A presidência de Javier Milei na Argentina tem gerado reações contraditórias, com elogios internacionais ao controle da inflação, mas também críticas internas devido ao impacto de suas políticas sobre a população mais vulnerável. Em comunidades como Villa Azul, uma das principais favelas da região metropolitana de Buenos Aires, as promessas de recuperação econômica ainda não chegaram.
José Maria, ferreiro de 47 anos, é um exemplo de apoiador de Milei que enfrenta os desafios diários de um sistema econômico em ajuste. Ele acredita na necessidade de mudança, mas questiona quando os benefícios prometidos serão sentidos por famílias como a dele. Em sua casa simples, compartilha mate com a família e relata as dificuldades crescentes.
Villa Azul, conhecida durante a pandemia por ser foco de um surto de Covid-19, é marcada pela falta de saneamento, ruas de terra e condições de vida precárias. O bairro está separado por uma estreita rua de Avellaneda, uma área urbanizada e arborizada, em um contraste que lembra as divisões sociais de grandes cidades brasileiras.
Marcelina Yedro, 68, sogra de José Maria, vive há mais de 40 anos em Villa Azul. Ela descreve um cotidiano de privação agravado pela inflação e pela falta de oportunidades para os jovens. “Antes, com mil pesos, comprávamos gás. Agora, subiu para 10 mil. Chegar ao fim do mês é uma luta diária”, conta.
A redução drástica de investimentos públicos é sentida diretamente na região. As obras foram interrompidas e o setor de construção registrou queda de quase 30% em 2023, comparado ao ano anterior. Segundo Milei, os cortes de despesas públicas, que chegaram a 30%, são essenciais para atrair investimentos e estabilizar salários no longo prazo.

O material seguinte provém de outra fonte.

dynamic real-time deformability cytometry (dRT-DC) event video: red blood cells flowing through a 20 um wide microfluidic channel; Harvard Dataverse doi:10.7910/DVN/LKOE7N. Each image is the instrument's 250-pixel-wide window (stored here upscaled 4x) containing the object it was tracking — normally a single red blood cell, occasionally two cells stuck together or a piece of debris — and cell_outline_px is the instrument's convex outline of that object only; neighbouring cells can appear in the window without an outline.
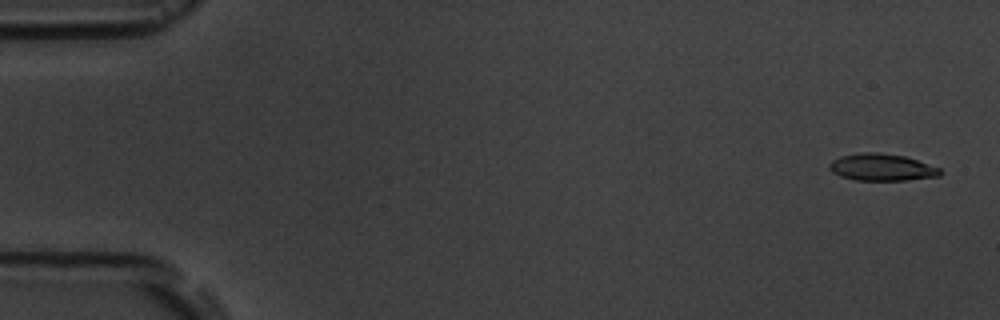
{"species": "common noctule bat (a hibernating species)", "species_latin": "Nyctalus noctula", "temperature_condition": "room temperature", "stored_images_in_passage": 6, "camera_frame_rate_fps": 3000, "um_per_image_px": 0.085, "animal": {"sex": "male", "body_mass_g": 19.5, "forearm_length_mm": 54.6}, "frame": {"image": 1, "passage_image": 1, "time_ms": 0.0, "image_size_px": [1000, 320], "cell_outline_px": [[944, 172], [940, 176], [908, 180], [856, 180], [840, 176], [832, 172], [828, 168], [828, 164], [832, 160], [840, 156], [860, 152], [876, 152], [904, 156], [940, 168]], "centroid_in_image_um": [74.94, 14.22], "position_along_channel_um": 10.1, "area_um2": 17.51}}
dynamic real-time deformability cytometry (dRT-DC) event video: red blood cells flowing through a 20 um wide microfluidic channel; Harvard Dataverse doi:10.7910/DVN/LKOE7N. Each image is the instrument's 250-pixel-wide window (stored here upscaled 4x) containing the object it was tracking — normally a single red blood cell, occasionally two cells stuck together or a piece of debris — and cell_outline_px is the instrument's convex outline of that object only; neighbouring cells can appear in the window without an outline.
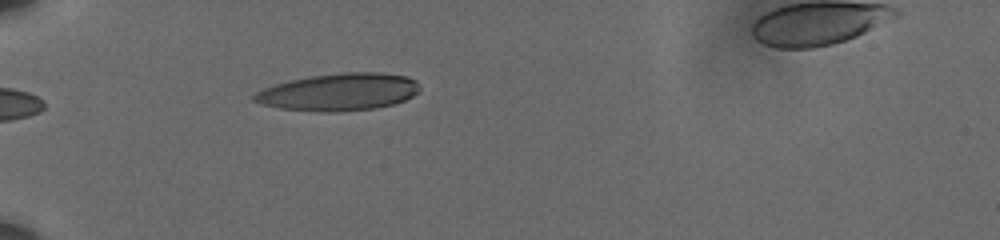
{"species": "human", "species_latin": "Homo sapiens", "temperature_condition": "cold", "stored_images_in_passage": 6, "camera_frame_rate_fps": 3000, "um_per_image_px": 0.085, "donor": {"sex": "male"}, "frame": {"image": 1, "passage_image": 1, "time_ms": 0.0, "image_size_px": [1000, 240], "cell_outline_px": [[420, 88], [412, 96], [404, 100], [392, 104], [376, 108], [340, 112], [320, 112], [280, 108], [260, 104], [252, 100], [252, 96], [256, 92], [264, 88], [276, 84], [292, 80], [312, 76], [344, 72], [380, 72], [408, 76], [416, 80]], "centroid_in_image_um": [28.81, 7.82], "position_along_channel_um": 56.2, "area_um2": 36.01}}
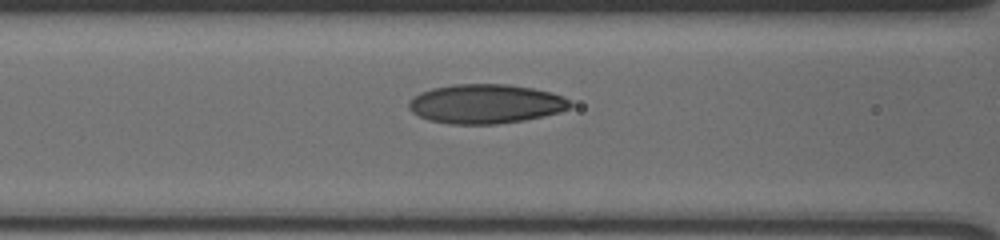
{"frame": {"image": 2, "passage_image": 4, "time_ms": 1.0, "image_size_px": [1000, 240], "cell_outline_px": [[572, 104], [568, 108], [560, 112], [524, 120], [496, 124], [448, 124], [428, 120], [412, 112], [408, 108], [408, 100], [420, 92], [432, 88], [452, 84], [508, 84], [532, 88], [552, 92], [564, 96]], "centroid_in_image_um": [41.25, 8.82], "position_along_channel_um": 125.3, "area_um2": 37.11}}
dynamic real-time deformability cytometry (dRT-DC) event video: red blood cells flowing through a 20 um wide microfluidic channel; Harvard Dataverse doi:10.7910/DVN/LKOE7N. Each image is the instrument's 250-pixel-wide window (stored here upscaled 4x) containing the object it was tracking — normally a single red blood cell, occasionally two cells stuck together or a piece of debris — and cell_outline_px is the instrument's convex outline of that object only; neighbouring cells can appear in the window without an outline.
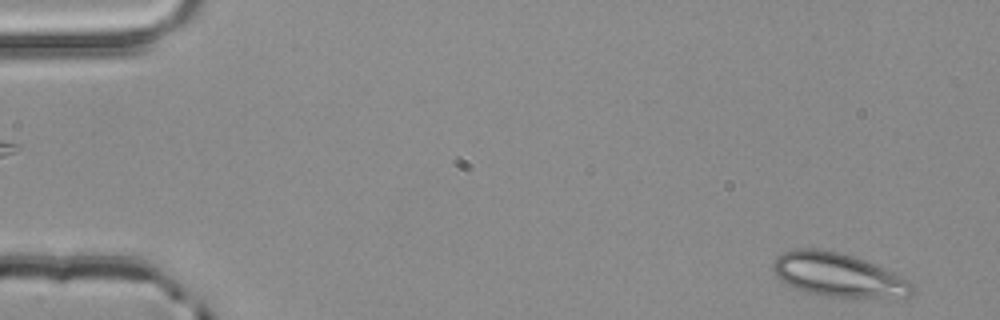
{"species": "common noctule bat (a hibernating species)", "species_latin": "Nyctalus noctula", "temperature_condition": "room temperature", "stored_images_in_passage": 5, "camera_frame_rate_fps": 3000, "um_per_image_px": 0.085, "animal": {"sex": "male", "body_mass_g": 20.4}, "frame": {"image": 1, "passage_image": 5, "time_ms": 1.333, "image_size_px": [1000, 320], "cell_outline_px": [[916, 284], [912, 296], [824, 296], [804, 292], [788, 284], [776, 276], [772, 268], [772, 264], [776, 256], [784, 252], [796, 248], [820, 248], [840, 252], [864, 260], [884, 268]], "centroid_in_image_um": [71.21, 23.34], "position_along_channel_um": 13.8, "area_um2": 35.14}}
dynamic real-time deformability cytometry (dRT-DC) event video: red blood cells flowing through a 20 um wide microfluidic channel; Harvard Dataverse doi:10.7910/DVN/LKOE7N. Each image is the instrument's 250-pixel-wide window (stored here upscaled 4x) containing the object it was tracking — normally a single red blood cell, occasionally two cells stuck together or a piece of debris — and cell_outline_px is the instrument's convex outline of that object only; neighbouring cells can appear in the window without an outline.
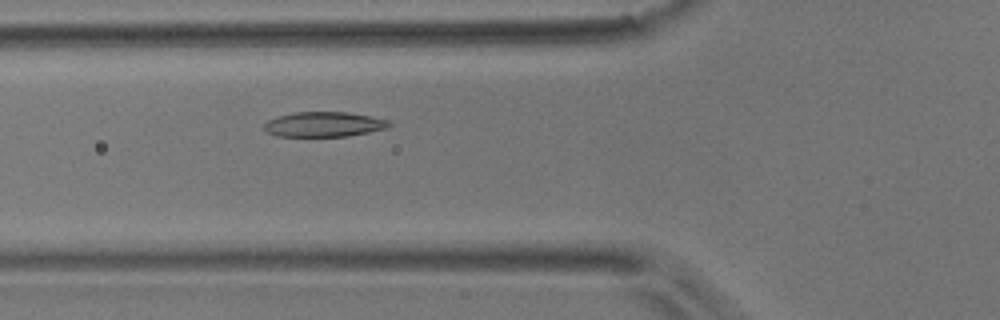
{"species": "common noctule bat (a hibernating species)", "species_latin": "Nyctalus noctula", "temperature_condition": "room temperature", "stored_images_in_passage": 48, "camera_frame_rate_fps": 3000, "um_per_image_px": 0.085, "animal": {"sex": "male", "body_mass_g": 17.9}, "frame": {"image": 1, "passage_image": 14, "time_ms": 4.333, "image_size_px": [1000, 320], "cell_outline_px": [[392, 124], [388, 128], [348, 136], [276, 136], [264, 132], [264, 124], [268, 120], [280, 116], [296, 112], [348, 112], [372, 116], [388, 120]], "centroid_in_image_um": [27.54, 10.57], "position_along_channel_um": 98.3, "area_um2": 18.21}}
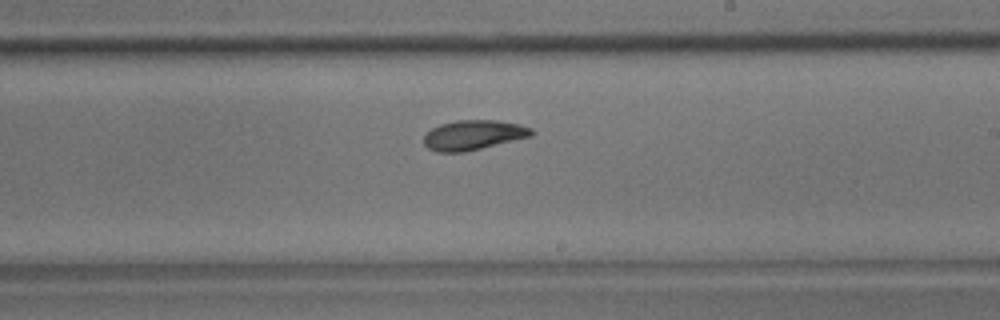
{"frame": {"image": 2, "passage_image": 26, "time_ms": 8.333, "image_size_px": [1000, 320], "cell_outline_px": [[536, 132], [532, 136], [464, 152], [436, 152], [428, 148], [424, 144], [424, 136], [432, 128], [440, 124], [456, 120], [496, 120], [520, 124], [532, 128]], "centroid_in_image_um": [40.26, 11.47], "position_along_channel_um": 248.7, "area_um2": 18.73}}
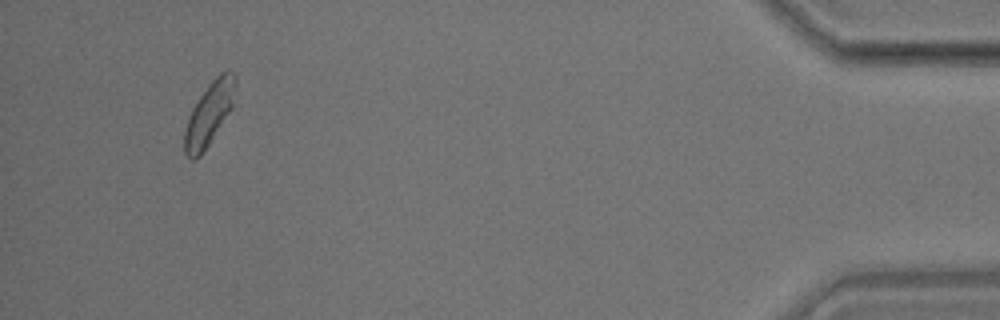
{"frame": {"image": 3, "passage_image": 45, "time_ms": 14.667, "image_size_px": [1000, 320], "cell_outline_px": [[236, 88], [232, 108], [200, 156], [192, 160], [184, 152], [184, 132], [188, 116], [192, 108], [208, 84], [220, 72], [228, 68], [236, 76]], "centroid_in_image_um": [17.79, 9.62], "position_along_channel_um": 417.4, "area_um2": 18.61}, "authors_computed_cell_mechanics": {"area_um2": 18.6116, "velocity_mm_per_s": 3.7652, "shape_relaxation_time_tau1_ms": 4.5251, "shape_relaxation_time_tau2_ms": 3.6217, "deformation_change_tau1": 0.1181, "deformation_change_tau2": 0.0805}}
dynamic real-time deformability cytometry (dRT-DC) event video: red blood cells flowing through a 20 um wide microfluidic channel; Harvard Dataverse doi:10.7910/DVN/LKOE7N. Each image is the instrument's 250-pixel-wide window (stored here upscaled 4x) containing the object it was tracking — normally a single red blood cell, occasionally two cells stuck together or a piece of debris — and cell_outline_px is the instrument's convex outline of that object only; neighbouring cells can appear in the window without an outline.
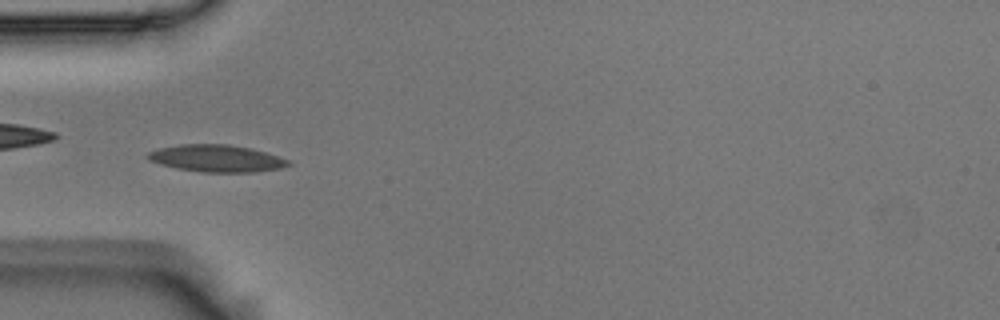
{"species": "Egyptian fruit bat (a non-hibernating species)", "species_latin": "Rousettus aegyptiacus", "temperature_condition": "room temperature", "stored_images_in_passage": 53, "camera_frame_rate_fps": 3000, "um_per_image_px": 0.085, "animal": {"sex": "male"}, "frame": {"image": 1, "passage_image": 16, "time_ms": 5.0, "image_size_px": [1000, 320], "cell_outline_px": [[292, 164], [280, 168], [256, 172], [204, 172], [176, 168], [160, 164], [148, 160], [144, 156], [148, 152], [160, 148], [180, 144], [228, 144], [252, 148], [288, 160]], "centroid_in_image_um": [18.37, 13.46], "position_along_channel_um": 66.6, "area_um2": 22.14}}
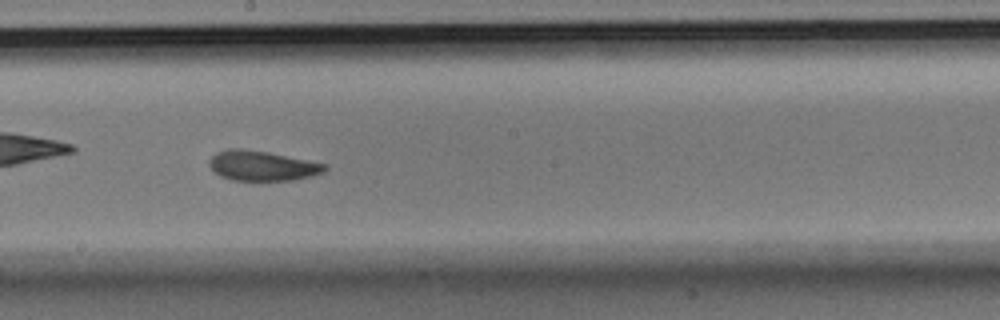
{"frame": {"image": 2, "passage_image": 29, "time_ms": 9.333, "image_size_px": [1000, 320], "cell_outline_px": [[328, 168], [324, 172], [312, 176], [292, 180], [232, 180], [220, 176], [208, 164], [208, 160], [216, 152], [228, 148], [240, 148], [268, 152], [328, 164]], "centroid_in_image_um": [22.29, 14.08], "position_along_channel_um": 225.9, "area_um2": 20.23}}
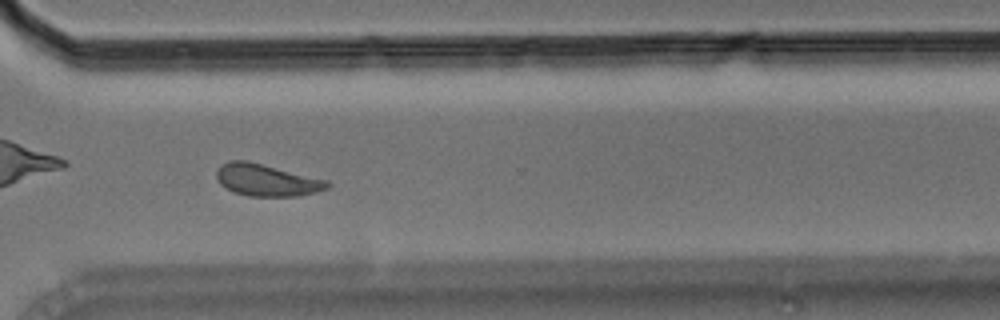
{"frame": {"image": 3, "passage_image": 39, "time_ms": 12.667, "image_size_px": [1000, 320], "cell_outline_px": [[332, 184], [328, 188], [316, 192], [300, 196], [248, 196], [236, 192], [220, 184], [216, 176], [216, 172], [220, 164], [228, 160], [248, 160], [328, 180]], "centroid_in_image_um": [22.68, 15.29], "position_along_channel_um": 347.9, "area_um2": 20.81}, "authors_computed_cell_mechanics": {"area_um2": 20.23, "velocity_mm_per_s": 3.6643, "shape_relaxation_time_tau1_ms": 3.4946, "shape_relaxation_time_tau2_ms": 2.5112, "deformation_change_tau1": 0.1287, "deformation_change_tau2": 0.0884}}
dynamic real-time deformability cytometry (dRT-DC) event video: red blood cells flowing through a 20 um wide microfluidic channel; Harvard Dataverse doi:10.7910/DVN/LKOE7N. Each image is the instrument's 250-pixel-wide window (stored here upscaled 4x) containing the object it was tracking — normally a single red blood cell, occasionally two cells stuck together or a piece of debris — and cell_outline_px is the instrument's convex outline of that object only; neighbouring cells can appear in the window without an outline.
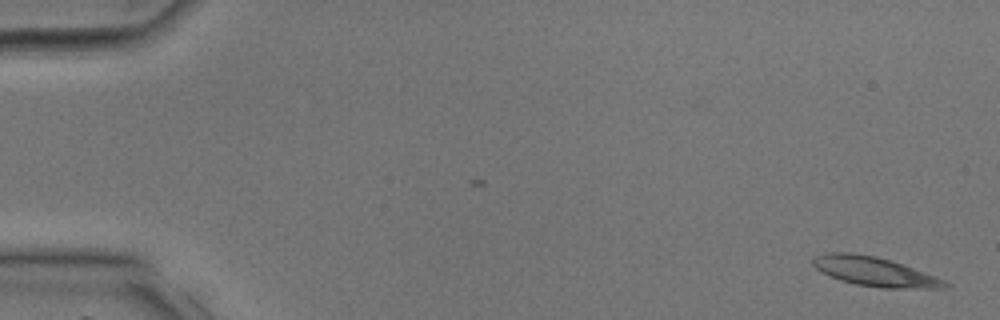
{"species": "common noctule bat (a hibernating species)", "species_latin": "Nyctalus noctula", "temperature_condition": "room temperature", "stored_images_in_passage": 38, "camera_frame_rate_fps": 3000, "um_per_image_px": 0.085, "animal": {"sex": "male", "body_mass_g": 17.9, "forearm_length_mm": 54.2}, "frame": {"image": 1, "passage_image": 1, "time_ms": 0.0, "image_size_px": [1000, 320], "cell_outline_px": [[952, 284], [948, 288], [884, 288], [856, 284], [840, 280], [820, 272], [812, 264], [812, 260], [816, 256], [828, 252], [852, 252], [876, 256], [892, 260], [904, 264], [944, 280]], "centroid_in_image_um": [74.35, 23.08], "position_along_channel_um": 10.7, "area_um2": 22.6}}
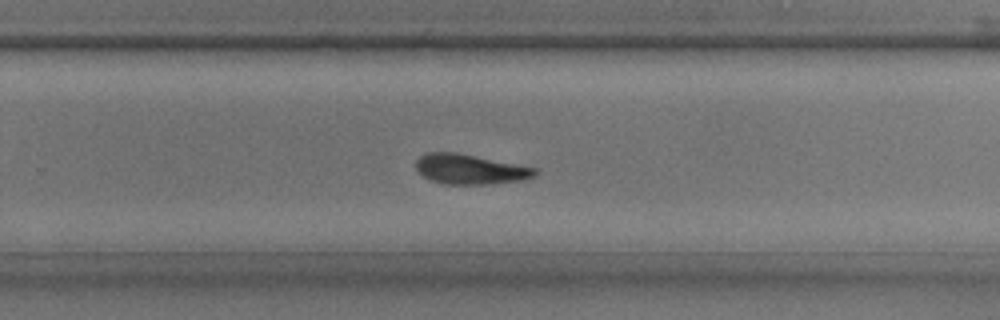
{"frame": {"image": 2, "passage_image": 25, "time_ms": 8.0, "image_size_px": [1000, 320], "cell_outline_px": [[536, 176], [520, 180], [488, 184], [440, 184], [424, 176], [416, 168], [416, 160], [420, 156], [428, 152], [456, 152], [536, 168]], "centroid_in_image_um": [39.92, 14.38], "position_along_channel_um": 289.9, "area_um2": 20.52}}
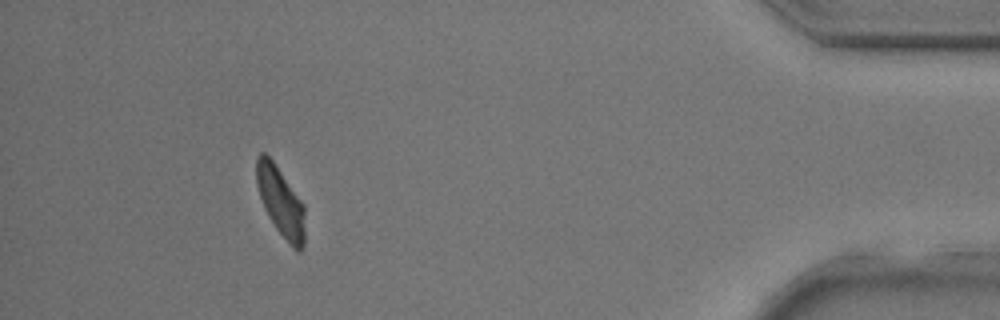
{"frame": {"image": 3, "passage_image": 35, "time_ms": 11.333, "image_size_px": [1000, 320], "cell_outline_px": [[304, 244], [300, 252], [296, 252], [292, 248], [276, 228], [268, 216], [264, 208], [256, 184], [256, 156], [260, 152], [264, 152], [272, 160], [304, 204]], "centroid_in_image_um": [23.85, 17.16], "position_along_channel_um": 411.4, "area_um2": 19.54}}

Contudo, especialistas alertam para as consequências sociais. Bárbara Couto, diretora do Instituto do Conurbano da Universidade Nacional de General Sarmiento, afirma que a ausência de um “colchão social” agravou a crise. “O ajuste fiscal afetou uma população já vulnerável, que depende de políticas sociais para sobreviver”, explica.
Enquanto o poder de compra despenca, o consumo segue a mesma tendência. Em outubro de 2023, houve uma retração de 20,4% em comparação ao mesmo período do ano anterior, a maior em uma década.
Apesar disso, Milei mantém um discurso otimista. “Estamos organizando a macroeconomia e isso atrairá investimentos, porque o dinheiro busca ambientes favoráveis para se desenvolver”, declarou recentemente.
Entretanto, figuras como Margarita Barrientos, ativista social e fundadora do refeitório comunitário Los Piletones, sentem o impacto das mudanças. O espaço, que oferece de 2.500 a 3.000 refeições diárias, enfrenta dificuldades financeiras e falta de apoio governamental. “Este é o pior momento em 28 anos de trabalho. Não há comunicação nem ajuda”, lamenta Margarita.
Enquanto o governo aposta na austeridade para alcançar estabilidade econômica, milhões de argentinos aguardam que essas medidas tragam resultados palpáveis para suas vidas. A desigualdade, intensificada pela crise, continua sendo o maior desafio para o país.